O presidente da Comissão de Estudos Constitucionais da Ordem dos Advogados do Brasil seção Minas (OAB/MG), Bruno Burgarelli, acredita que levar esse tipo de caso ao Supremo Tribunal Federal (STF) representa um atraso para o Judiciário brasileiro.


“Essa discussão demonstra uma falha do sistema judicial e, de acordo com a coincidência de fatos como o furto de animal por um possível deficiente mental, a questão se torna muito rasa para que seja discutida pelo Supremo. Isso traz descrença ao direito”, diz.

Ele ainda questionou a posição do Supremo, que negou o pedido para que a ação fosse suspensa. “Crimes mais sérios não estão tendo as devidas apuração e punição. Deveria haver mais bom senso do STF”, avaliou Burgarelli.

Perfil

Sempre quieto, acusado não ‘tinha interesse por nada’
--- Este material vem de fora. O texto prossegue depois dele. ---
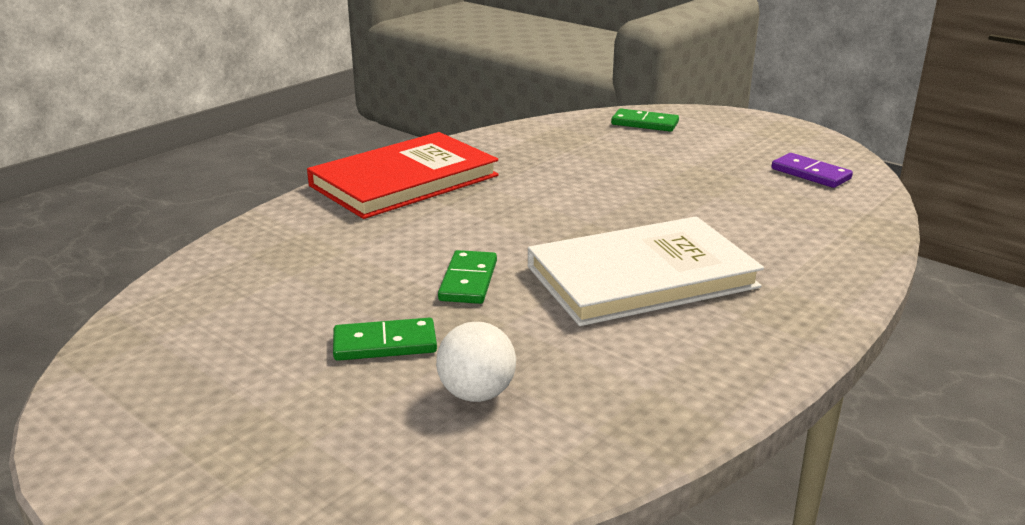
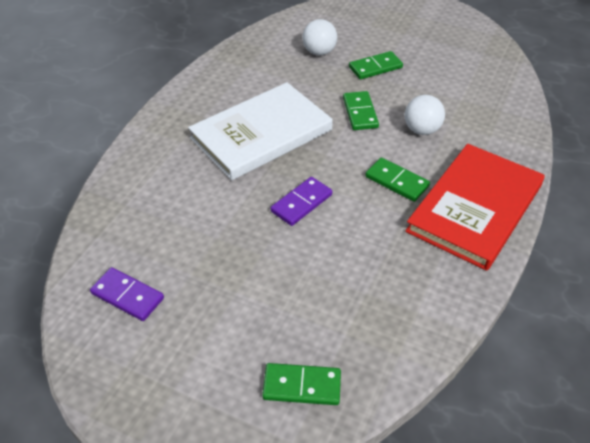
camera: 165 degrees right, 20 degrees up
none -> purple domino [271,177,332,226]
none -> green domino [365,158,430,202]
none -> white ball [405,95,445,135]

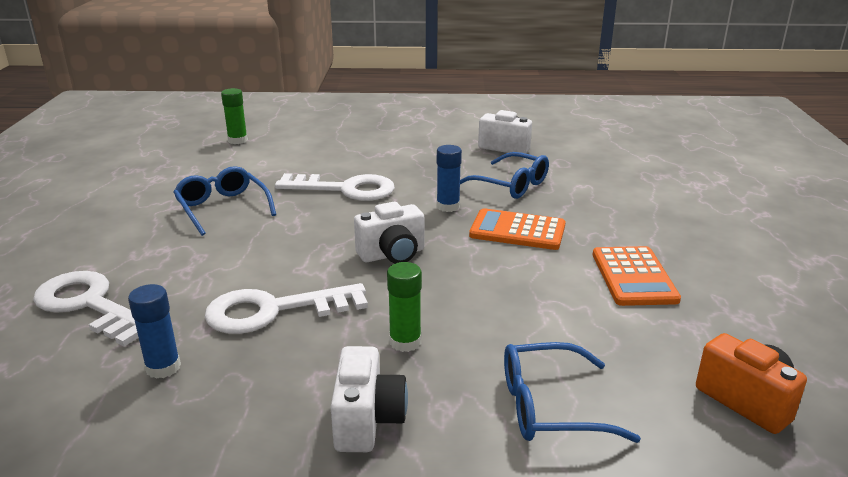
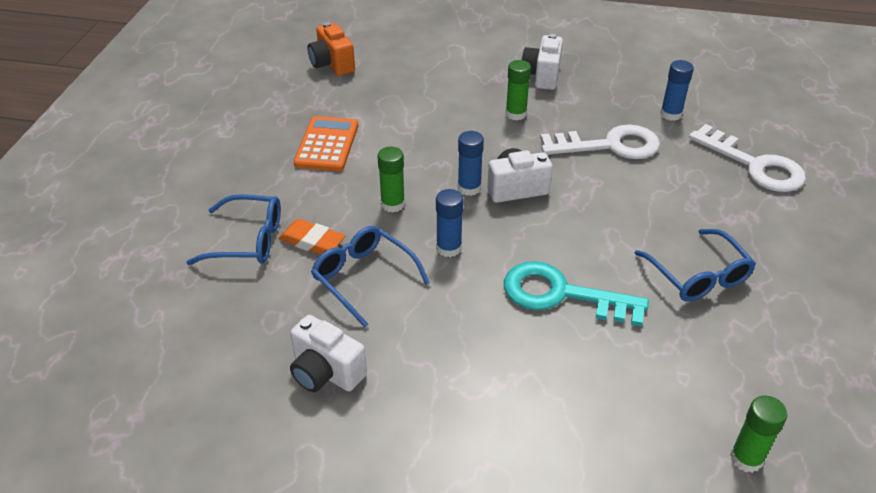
camera: 170 degrees left, 15 degrees up
white key [275,173,395,201] -> turquoise key [504,261,649,327]
orange calculator [469,208,566,250] -> green glue stick [378,147,405,212]
blue glasses [504,342,641,443] -> blue glasses moved to [186,194,281,265]
none -> orange eraser [279,219,345,255]
none -> blue glue stick [458,131,484,196]

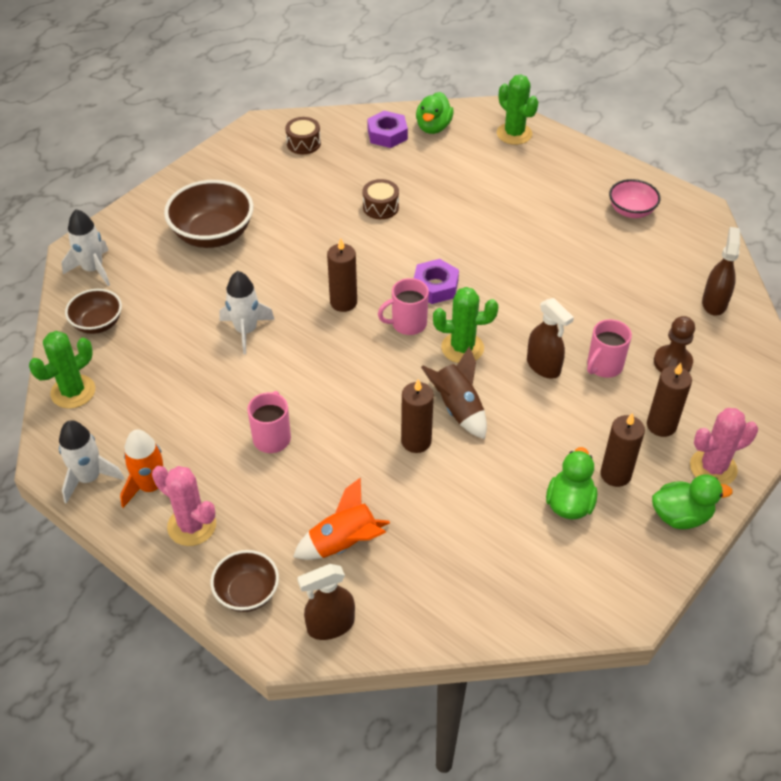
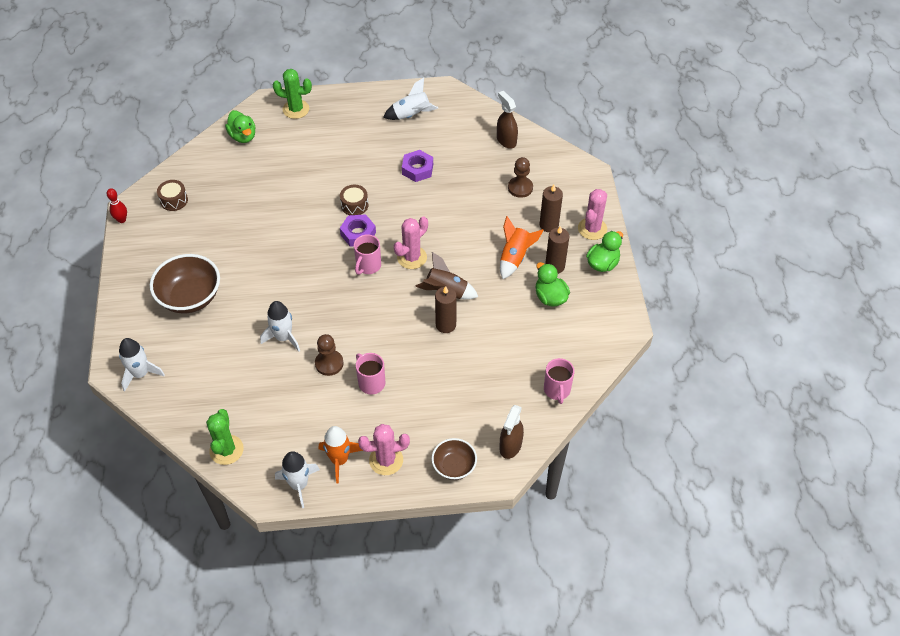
camera: 45 degrees left, 5 degrees up
brown bowl [65,289,122,334] -> none
orange rocket [293,477,390,560] -> orange rocket moved to [500,216,544,279]
brown candle [327,238,357,312] -> none
brown drum [363,179,399,219] -> brown drum moved to [340,185,368,215]
purple nut [367,111,408,148] -> purple nut moved to [402,150,433,182]
green cactus [433,287,498,363] -> pink cactus [394,216,428,269]
brown spray bottle [527,298,574,379] -> none
pink mug [587,319,632,378] -> pink mug moved to [544,358,575,404]
pink bowl [609,179,661,218] -> white rocket [383,78,438,120]
none -> red bowling pin [107,188,127,223]
none -> brown pawn [315,334,343,376]

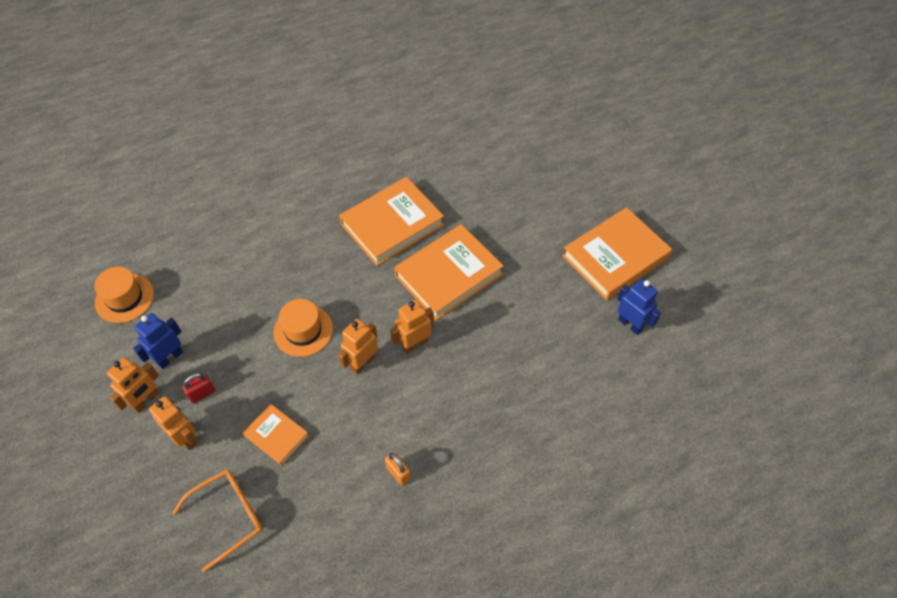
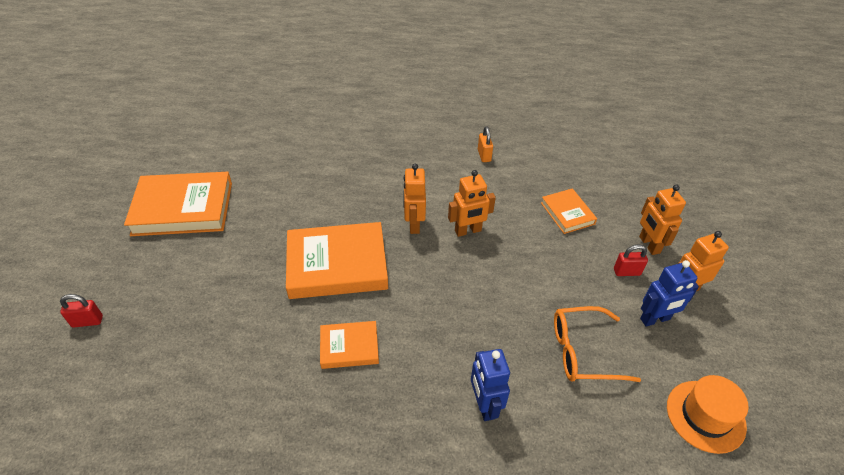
camera: 150 degrees left, 10 degrees down
orange glasses [172,469,263,572] -> orange glasses moved to [554,306,641,382]
orange hat [274,299,333,357] -> none
orange book [339,177,444,266] -> orange book [320,321,379,369], size x0.53
orange robot [390,300,434,354] -> orange robot turned 90 degrees clockwise [403,164,426,234]
blue robot [617,279,661,335] -> blue robot moved to [471,349,510,421]
none -> red padlock [60,294,103,328]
Maria de Aparecida Maximiano Guimarães, mãe de Afanásio, não tem instrução, não trabalha nem sabe ao certo a idade que tem. Ela estranhou a presença da imprensa na cidade, em busca de informações sobre o seu filho. “Que povo todo é esse perguntando da vida da minha família? Tudo por causa de uma galinha? Não estou entendendo nada”.
 

Mãe de sete filhos e avó de uma garota de 2 anos, ela nasceu na zona rural e se mudou há alguns anos para Rochedo de Minas. A casa de três pequenos quartos, com sala, cozinha e banheiro igualmente apertados, foi construída “no jeito que deu”, nos fundos de outro terreno. No espaço improvisado, moram a neta e três filhos. Os outros foram buscar trabalho em cidades no entorno e, como ela, têm pouca ou nenhuma instrução.

Maria de Aparecida disse que Afanásio nunca gostou nem se interessou por nada, ficava sempre quieto e cabisbaixo dentro de casa e não conversava muito. “Às vezes, ele explodia de raiva e brigava com todo mundo”, relata a irmã Arla. Alguns moradores contaram ter medo do rapaz, como uma vendedora que pediu para não ter o nome revelado. “Ele saiu nas ruas com um facão imenso. Falam que ele matou um cachorro para beber o sangue”, disse. Familiares confirmaram a morte do animal, mas disseram desconhecer a história do sangue.